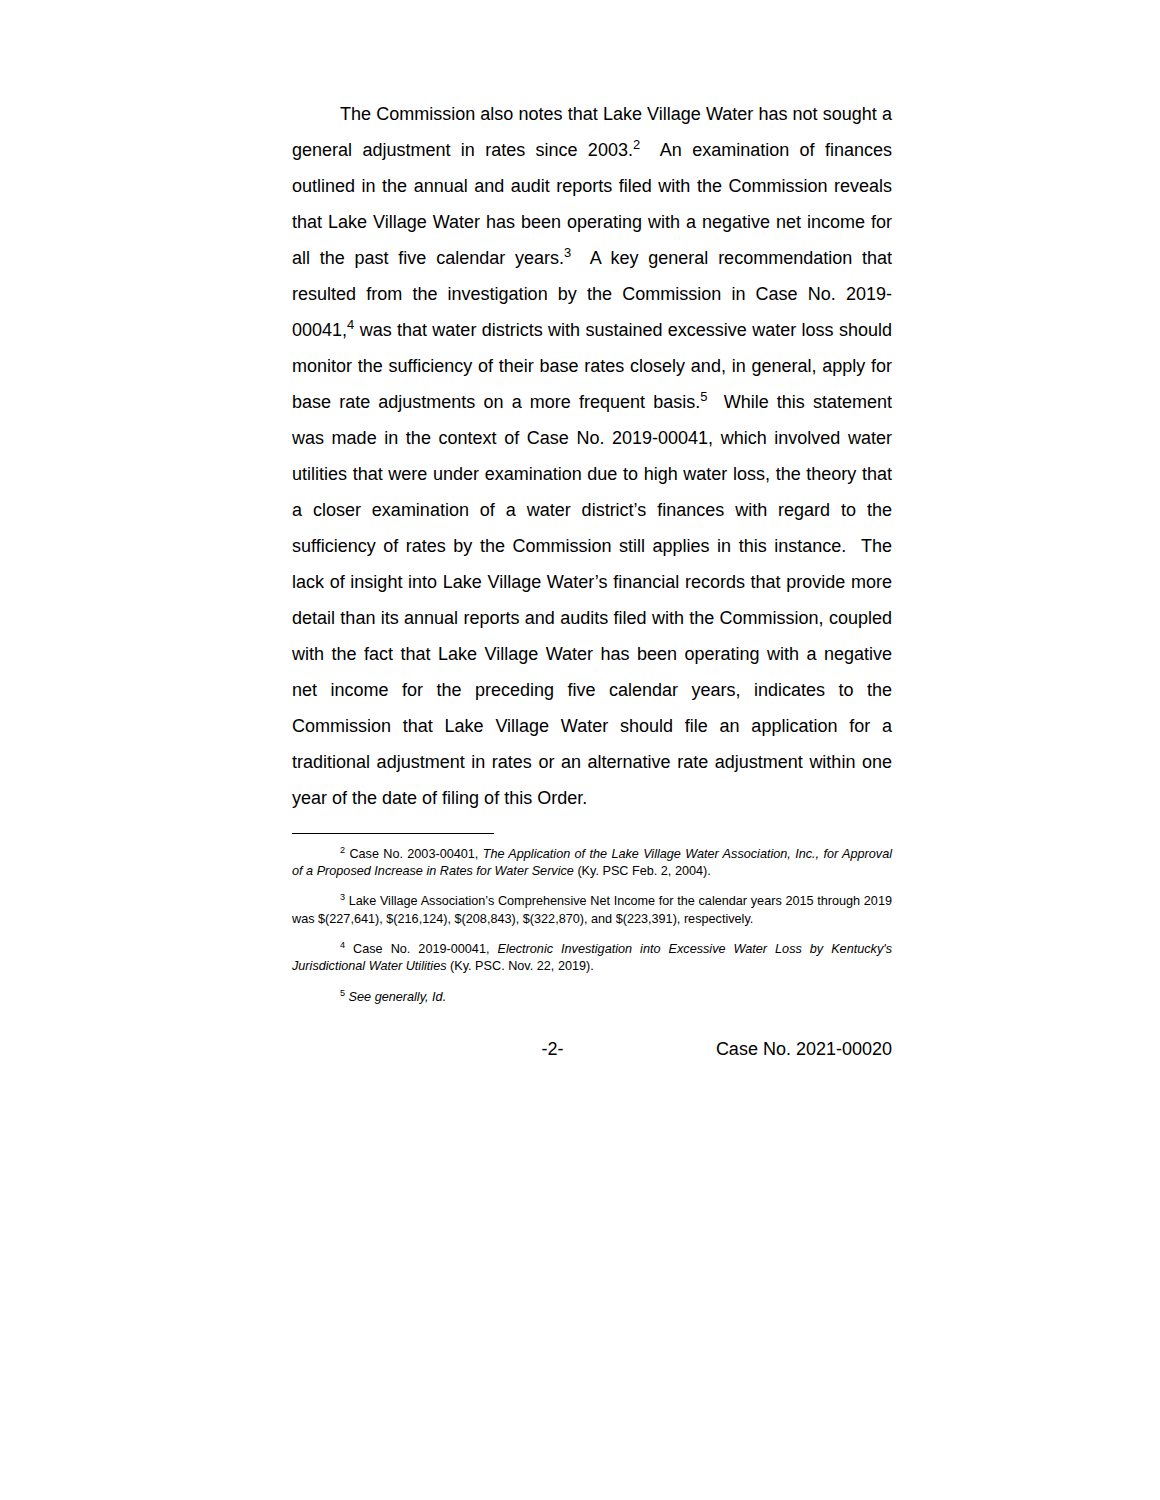The Commission also notes that Lake Village Water has not sought a general adjustment in rates since 2003.2 An examination of finances outlined in the annual and audit reports filed with the Commission reveals that Lake Village Water has been operating with a negative net income for all the past five calendar years.3 A key general recommendation that resulted from the investigation by the Commission in Case No. 2019-00041,4 was that water districts with sustained excessive water loss should monitor the sufficiency of their base rates closely and, in general, apply for base rate adjustments on a more frequent basis.5 While this statement was made in the context of Case No. 2019-00041, which involved water utilities that were under examination due to high water loss, the theory that a closer examination of a water district’s finances with regard to the sufficiency of rates by the Commission still applies in this instance. The lack of insight into Lake Village Water’s financial records that provide more detail than its annual reports and audits filed with the Commission, coupled with the fact that Lake Village Water has been operating with a negative net income for the preceding five calendar years, indicates to the Commission that Lake Village Water should file an application for a traditional adjustment in rates or an alternative rate adjustment within one year of the date of filing of this Order.
2 Case No. 2003-00401, The Application of the Lake Village Water Association, Inc., for Approval of a Proposed Increase in Rates for Water Service (Ky. PSC Feb. 2, 2004).
3 Lake Village Association’s Comprehensive Net Income for the calendar years 2015 through 2019 was $(227,641), $(216,124), $(208,843), $(322,870), and $(223,391), respectively.
4 Case No. 2019-00041, Electronic Investigation into Excessive Water Loss by Kentucky's Jurisdictional Water Utilities (Ky. PSC. Nov. 22, 2019).
5 See generally, Id.
-2- Case No. 2021-00020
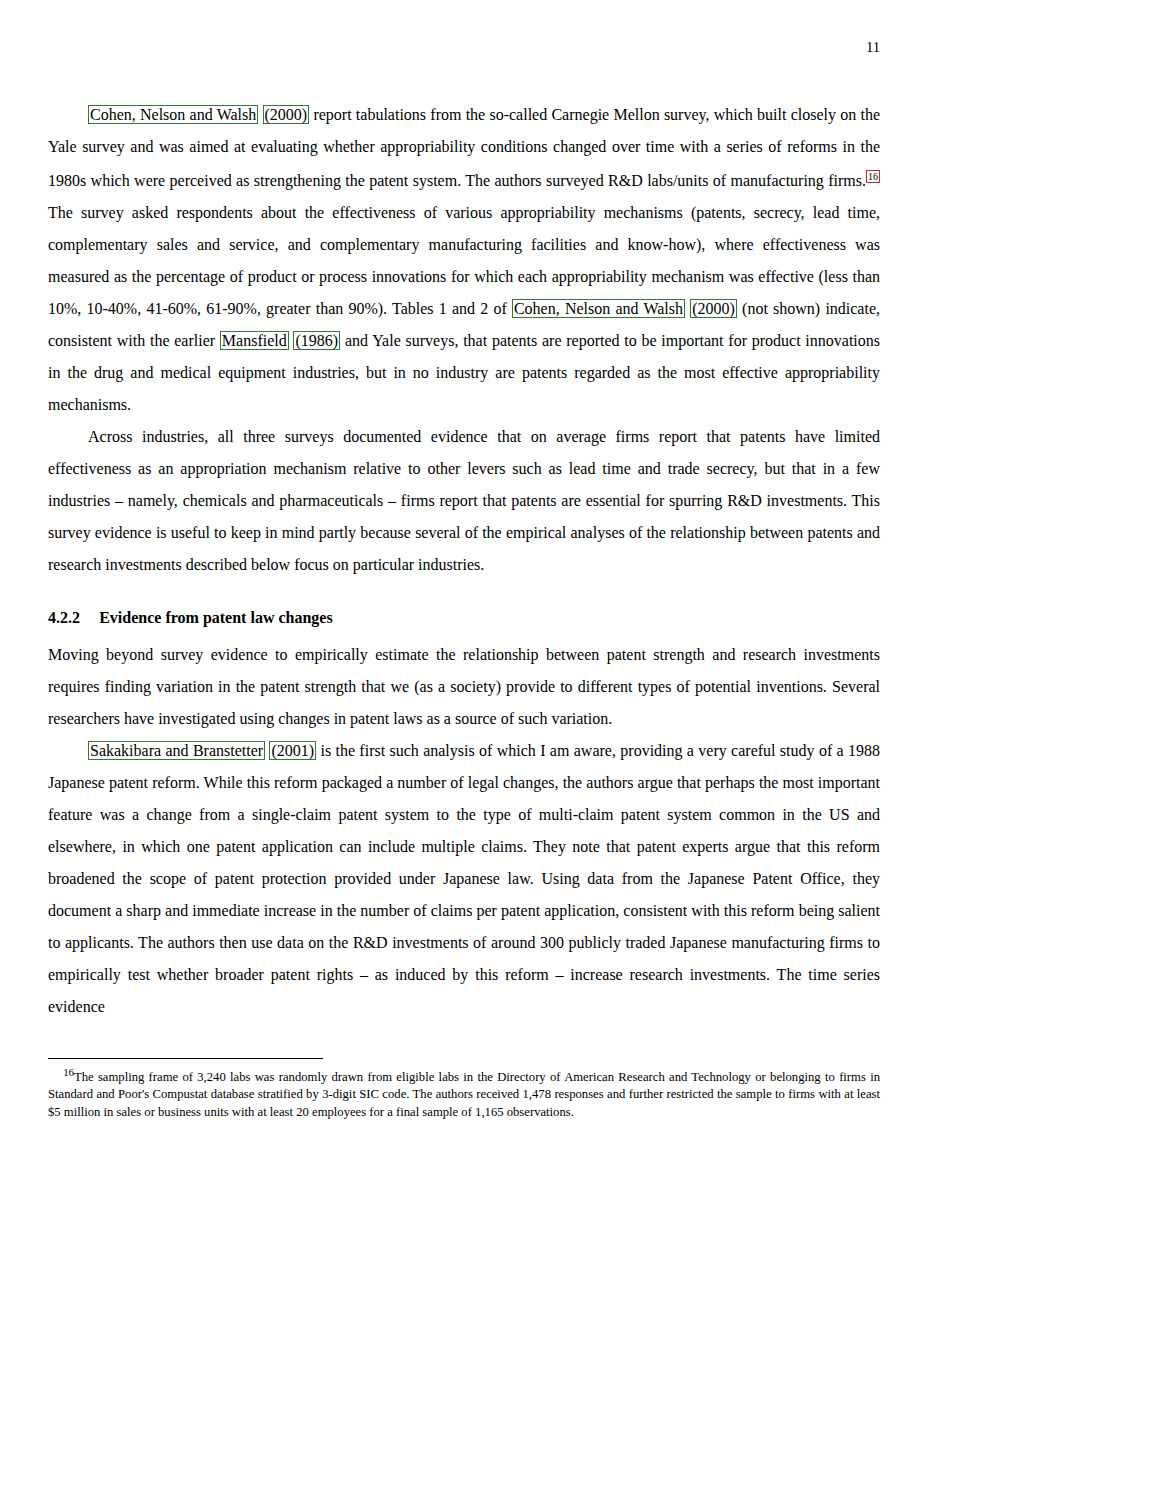11
Cohen, Nelson and Walsh (2000) report tabulations from the so-called Carnegie Mellon survey, which built closely on the Yale survey and was aimed at evaluating whether appropriability conditions changed over time with a series of reforms in the 1980s which were perceived as strengthening the patent system. The authors surveyed R&D labs/units of manufacturing firms.16 The survey asked respondents about the effectiveness of various appropriability mechanisms (patents, secrecy, lead time, complementary sales and service, and complementary manufacturing facilities and know-how), where effectiveness was measured as the percentage of product or process innovations for which each appropriability mechanism was effective (less than 10%, 10-40%, 41-60%, 61-90%, greater than 90%). Tables 1 and 2 of Cohen, Nelson and Walsh (2000) (not shown) indicate, consistent with the earlier Mansfield (1986) and Yale surveys, that patents are reported to be important for product innovations in the drug and medical equipment industries, but in no industry are patents regarded as the most effective appropriability mechanisms.
Across industries, all three surveys documented evidence that on average firms report that patents have limited effectiveness as an appropriation mechanism relative to other levers such as lead time and trade secrecy, but that in a few industries – namely, chemicals and pharmaceuticals – firms report that patents are essential for spurring R&D investments. This survey evidence is useful to keep in mind partly because several of the empirical analyses of the relationship between patents and research investments described below focus on particular industries.
4.2.2 Evidence from patent law changes
Moving beyond survey evidence to empirically estimate the relationship between patent strength and research investments requires finding variation in the patent strength that we (as a society) provide to different types of potential inventions. Several researchers have investigated using changes in patent laws as a source of such variation.
Sakakibara and Branstetter (2001) is the first such analysis of which I am aware, providing a very careful study of a 1988 Japanese patent reform. While this reform packaged a number of legal changes, the authors argue that perhaps the most important feature was a change from a single-claim patent system to the type of multi-claim patent system common in the US and elsewhere, in which one patent application can include multiple claims. They note that patent experts argue that this reform broadened the scope of patent protection provided under Japanese law. Using data from the Japanese Patent Office, they document a sharp and immediate increase in the number of claims per patent application, consistent with this reform being salient to applicants. The authors then use data on the R&D investments of around 300 publicly traded Japanese manufacturing firms to empirically test whether broader patent rights – as induced by this reform – increase research investments. The time series evidence
16The sampling frame of 3,240 labs was randomly drawn from eligible labs in the Directory of American Research and Technology or belonging to firms in Standard and Poor's Compustat database stratified by 3-digit SIC code. The authors received 1,478 responses and further restricted the sample to firms with at least $5 million in sales or business units with at least 20 employees for a final sample of 1,165 observations.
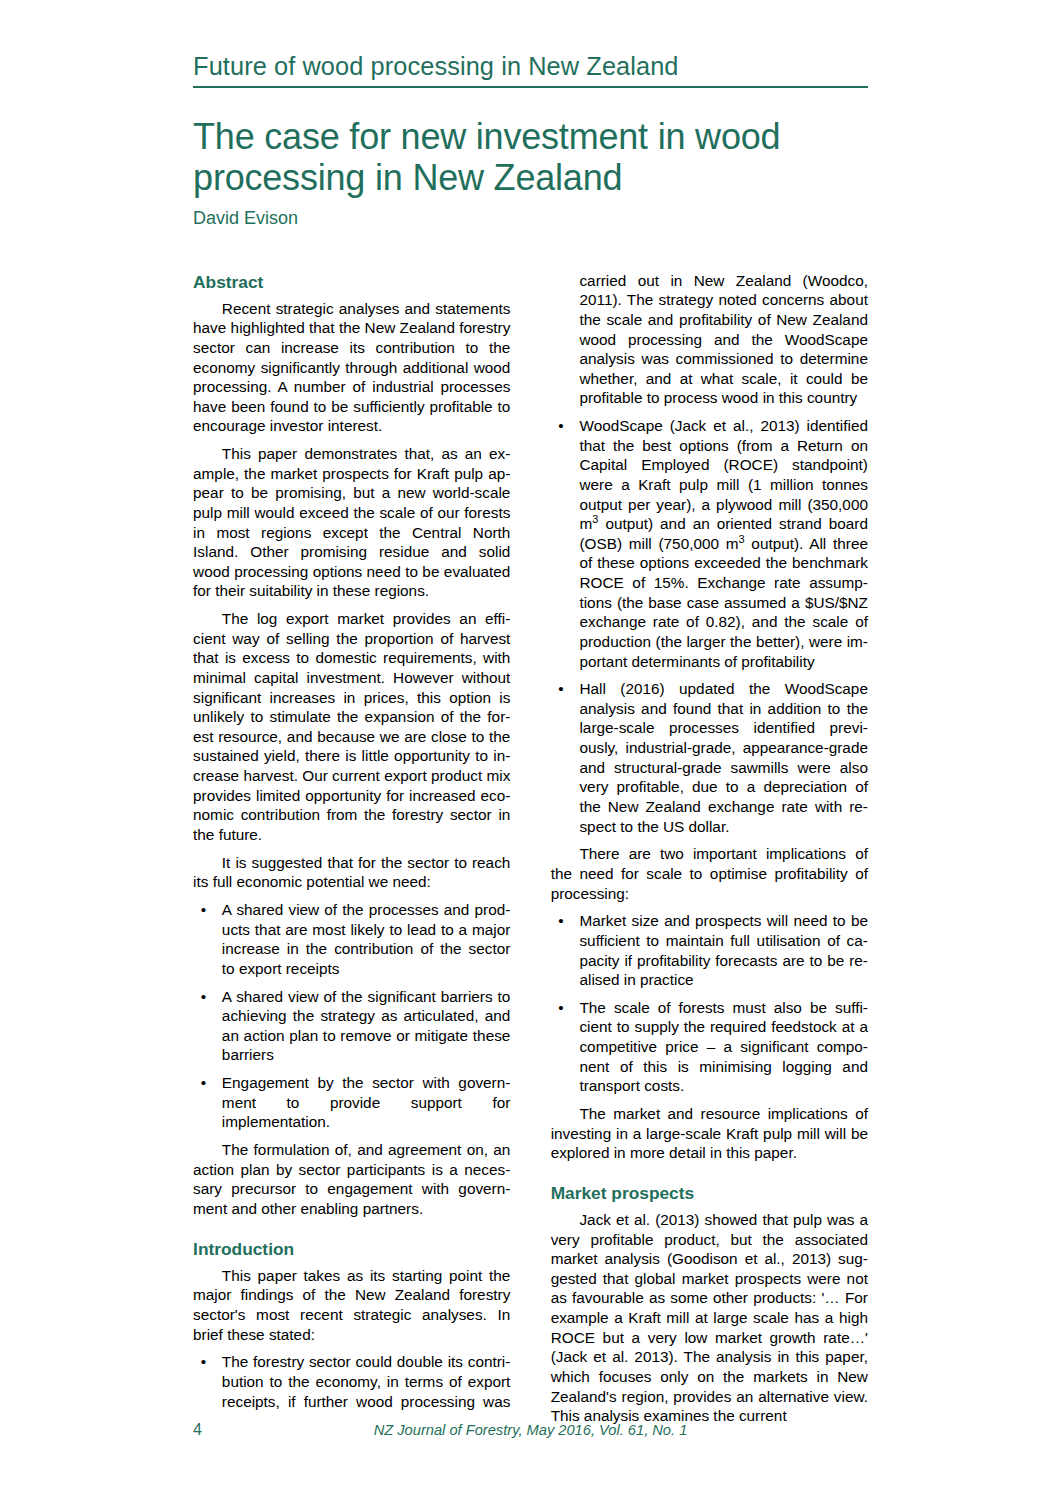Future of wood processing in New Zealand
The case for new investment in wood processing in New Zealand
David Evison
Abstract
Recent strategic analyses and statements have highlighted that the New Zealand forestry sector can increase its contribution to the economy significantly through additional wood processing. A number of industrial processes have been found to be sufficiently profitable to encourage investor interest.
This paper demonstrates that, as an example, the market prospects for Kraft pulp appear to be promising, but a new world-scale pulp mill would exceed the scale of our forests in most regions except the Central North Island. Other promising residue and solid wood processing options need to be evaluated for their suitability in these regions.
The log export market provides an efficient way of selling the proportion of harvest that is excess to domestic requirements, with minimal capital investment. However without significant increases in prices, this option is unlikely to stimulate the expansion of the forest resource, and because we are close to the sustained yield, there is little opportunity to increase harvest. Our current export product mix provides limited opportunity for increased economic contribution from the forestry sector in the future.
It is suggested that for the sector to reach its full economic potential we need:
A shared view of the processes and products that are most likely to lead to a major increase in the contribution of the sector to export receipts
A shared view of the significant barriers to achieving the strategy as articulated, and an action plan to remove or mitigate these barriers
Engagement by the sector with government to provide support for implementation.
The formulation of, and agreement on, an action plan by sector participants is a necessary precursor to engagement with government and other enabling partners.
Introduction
This paper takes as its starting point the major findings of the New Zealand forestry sector's most recent strategic analyses. In brief these stated:
The forestry sector could double its contribution to the economy, in terms of export receipts, if further wood processing was carried out in New Zealand (Woodco, 2011). The strategy noted concerns about the scale and profitability of New Zealand wood processing and the WoodScape analysis was commissioned to determine whether, and at what scale, it could be profitable to process wood in this country
WoodScape (Jack et al., 2013) identified that the best options (from a Return on Capital Employed (ROCE) standpoint) were a Kraft pulp mill (1 million tonnes output per year), a plywood mill (350,000 m3 output) and an oriented strand board (OSB) mill (750,000 m3 output). All three of these options exceeded the benchmark ROCE of 15%. Exchange rate assumptions (the base case assumed a $US/$NZ exchange rate of 0.82), and the scale of production (the larger the better), were important determinants of profitability
Hall (2016) updated the WoodScape analysis and found that in addition to the large-scale processes identified previously, industrial-grade, appearance-grade and structural-grade sawmills were also very profitable, due to a depreciation of the New Zealand exchange rate with respect to the US dollar.
There are two important implications of the need for scale to optimise profitability of processing:
Market size and prospects will need to be sufficient to maintain full utilisation of capacity if profitability forecasts are to be realised in practice
The scale of forests must also be sufficient to supply the required feedstock at a competitive price – a significant component of this is minimising logging and transport costs.
The market and resource implications of investing in a large-scale Kraft pulp mill will be explored in more detail in this paper.
Market prospects
Jack et al. (2013) showed that pulp was a very profitable product, but the associated market analysis (Goodison et al., 2013) suggested that global market prospects were not as favourable as some other products: '… For example a Kraft mill at large scale has a high ROCE but a very low market growth rate…' (Jack et al. 2013). The analysis in this paper, which focuses only on the markets in New Zealand's region, provides an alternative view. This analysis examines the current
4
NZ Journal of Forestry, May 2016, Vol. 61, No. 1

## Assigned task
Please write the data out again exactly, but do not carry over the pictures.

## Task solution
The Commission also notes that Lake Village Water has not sought a general adjustment in rates since 2003.2 An examination of finances outlined in the annual and audit reports filed with the Commission reveals that Lake Village Water has been operating with a negative net income for all the past five calendar years.3 A key general recommendation that resulted from the investigation by the Commission in Case No. 2019-00041,4 was that water districts with sustained excessive water loss should monitor the sufficiency of their base rates closely and, in general, apply for base rate adjustments on a more frequent basis.5 While this statement was made in the context of Case No. 2019-00041, which involved water utilities that were under examination due to high water loss, the theory that a closer examination of a water district’s finances with regard to the sufficiency of rates by the Commission still applies in this instance. The lack of insight into Lake Village Water’s financial records that provide more detail than its annual reports and audits filed with the Commission, coupled with the fact that Lake Village Water has been operating with a negative net income for the preceding five calendar years, indicates to the Commission that Lake Village Water should file an application for a traditional adjustment in rates or an alternative rate adjustment within one year of the date of filing of this Order.
2 Case No. 2003-00401, The Application of the Lake Village Water Association, Inc., for Approval of a Proposed Increase in Rates for Water Service (Ky. PSC Feb. 2, 2004).
3 Lake Village Association’s Comprehensive Net Income for the calendar years 2015 through 2019 was $(227,641), $(216,124), $(208,843), $(322,870), and $(223,391), respectively.
4 Case No. 2019-00041, Electronic Investigation into Excessive Water Loss by Kentucky's Jurisdictional Water Utilities (Ky. PSC. Nov. 22, 2019).
5 See generally, Id.
-2- Case No. 2021-00020
11
Cohen, Nelson and Walsh (2000) report tabulations from the so-called Carnegie Mellon survey, which built closely on the Yale survey and was aimed at evaluating whether appropriability conditions changed over time with a series of reforms in the 1980s which were perceived as strengthening the patent system. The authors surveyed R&D labs/units of manufacturing firms.16 The survey asked respondents about the effectiveness of various appropriability mechanisms (patents, secrecy, lead time, complementary sales and service, and complementary manufacturing facilities and know-how), where effectiveness was measured as the percentage of product or process innovations for which each appropriability mechanism was effective (less than 10%, 10-40%, 41-60%, 61-90%, greater than 90%). Tables 1 and 2 of Cohen, Nelson and Walsh (2000) (not shown) indicate, consistent with the earlier Mansfield (1986) and Yale surveys, that patents are reported to be important for product innovations in the drug and medical equipment industries, but in no industry are patents regarded as the most effective appropriability mechanisms.
Across industries, all three surveys documented evidence that on average firms report that patents have limited effectiveness as an appropriation mechanism relative to other levers such as lead time and trade secrecy, but that in a few industries – namely, chemicals and pharmaceuticals – firms report that patents are essential for spurring R&D investments. This survey evidence is useful to keep in mind partly because several of the empirical analyses of the relationship between patents and research investments described below focus on particular industries.
4.2.2 Evidence from patent law changes
Moving beyond survey evidence to empirically estimate the relationship between patent strength and research investments requires finding variation in the patent strength that we (as a society) provide to different types of potential inventions. Several researchers have investigated using changes in patent laws as a source of such variation.
Sakakibara and Branstetter (2001) is the first such analysis of which I am aware, providing a very careful study of a 1988 Japanese patent reform. While this reform packaged a number of legal changes, the authors argue that perhaps the most important feature was a change from a single-claim patent system to the type of multi-claim patent system common in the US and elsewhere, in which one patent application can include multiple claims. They note that patent experts argue that this reform broadened the scope of patent protection provided under Japanese law. Using data from the Japanese Patent Office, they document a sharp and immediate increase in the number of claims per patent application, consistent with this reform being salient to applicants. The authors then use data on the R&D investments of around 300 publicly traded Japanese manufacturing firms to empirically test whether broader patent rights – as induced by this reform – increase research investments. The time series evidence
16The sampling frame of 3,240 labs was randomly drawn from eligible labs in the Directory of American Research and Technology or belonging to firms in Standard and Poor's Compustat database stratified by 3-digit SIC code. The authors received 1,478 responses and further restricted the sample to firms with at least $5 million in sales or business units with at least 20 employees for a final sample of 1,165 observations.
Future of wood processing in New Zealand
The case for new investment in wood processing in New Zealand
David Evison
Abstract
Recent strategic analyses and statements have highlighted that the New Zealand forestry sector can increase its contribution to the economy significantly through additional wood processing. A number of industrial processes have been found to be sufficiently profitable to encourage investor interest.
This paper demonstrates that, as an example, the market prospects for Kraft pulp appear to be promising, but a new world-scale pulp mill would exceed the scale of our forests in most regions except the Central North Island. Other promising residue and solid wood processing options need to be evaluated for their suitability in these regions.
The log export market provides an efficient way of selling the proportion of harvest that is excess to domestic requirements, with minimal capital investment. However without significant increases in prices, this option is unlikely to stimulate the expansion of the forest resource, and because we are close to the sustained yield, there is little opportunity to increase harvest. Our current export product mix provides limited opportunity for increased economic contribution from the forestry sector in the future.
It is suggested that for the sector to reach its full economic potential we need:
A shared view of the processes and products that are most likely to lead to a major increase in the contribution of the sector to export receipts
A shared view of the significant barriers to achieving the strategy as articulated, and an action plan to remove or mitigate these barriers
Engagement by the sector with government to provide support for implementation.
The formulation of, and agreement on, an action plan by sector participants is a necessary precursor to engagement with government and other enabling partners.
Introduction
This paper takes as its starting point the major findings of the New Zealand forestry sector's most recent strategic analyses. In brief these stated:
The forestry sector could double its contribution to the economy, in terms of export receipts, if further wood processing was carried out in New Zealand (Woodco, 2011). The strategy noted concerns about the scale and profitability of New Zealand wood processing and the WoodScape analysis was commissioned to determine whether, and at what scale, it could be profitable to process wood in this country
WoodScape (Jack et al., 2013) identified that the best options (from a Return on Capital Employed (ROCE) standpoint) were a Kraft pulp mill (1 million tonnes output per year), a plywood mill (350,000 m3 output) and an oriented strand board (OSB) mill (750,000 m3 output). All three of these options exceeded the benchmark ROCE of 15%. Exchange rate assumptions (the base case assumed a $US/$NZ exchange rate of 0.82), and the scale of production (the larger the better), were important determinants of profitability
Hall (2016) updated the WoodScape analysis and found that in addition to the large-scale processes identified previously, industrial-grade, appearance-grade and structural-grade sawmills were also very profitable, due to a depreciation of the New Zealand exchange rate with respect to the US dollar.
There are two important implications of the need for scale to optimise profitability of processing:
Market size and prospects will need to be sufficient to maintain full utilisation of capacity if profitability forecasts are to be realised in practice
The scale of forests must also be sufficient to supply the required feedstock at a competitive price – a significant component of this is minimising logging and transport costs.
The market and resource implications of investing in a large-scale Kraft pulp mill will be explored in more detail in this paper.
Market prospects
Jack et al. (2013) showed that pulp was a very profitable product, but the associated market analysis (Goodison et al., 2013) suggested that global market prospects were not as favourable as some other products: '… For example a Kraft mill at large scale has a high ROCE but a very low market growth rate…' (Jack et al. 2013). The analysis in this paper, which focuses only on the markets in New Zealand's region, provides an alternative view. This analysis examines the current
4
NZ Journal of Forestry, May 2016, Vol. 61, No. 1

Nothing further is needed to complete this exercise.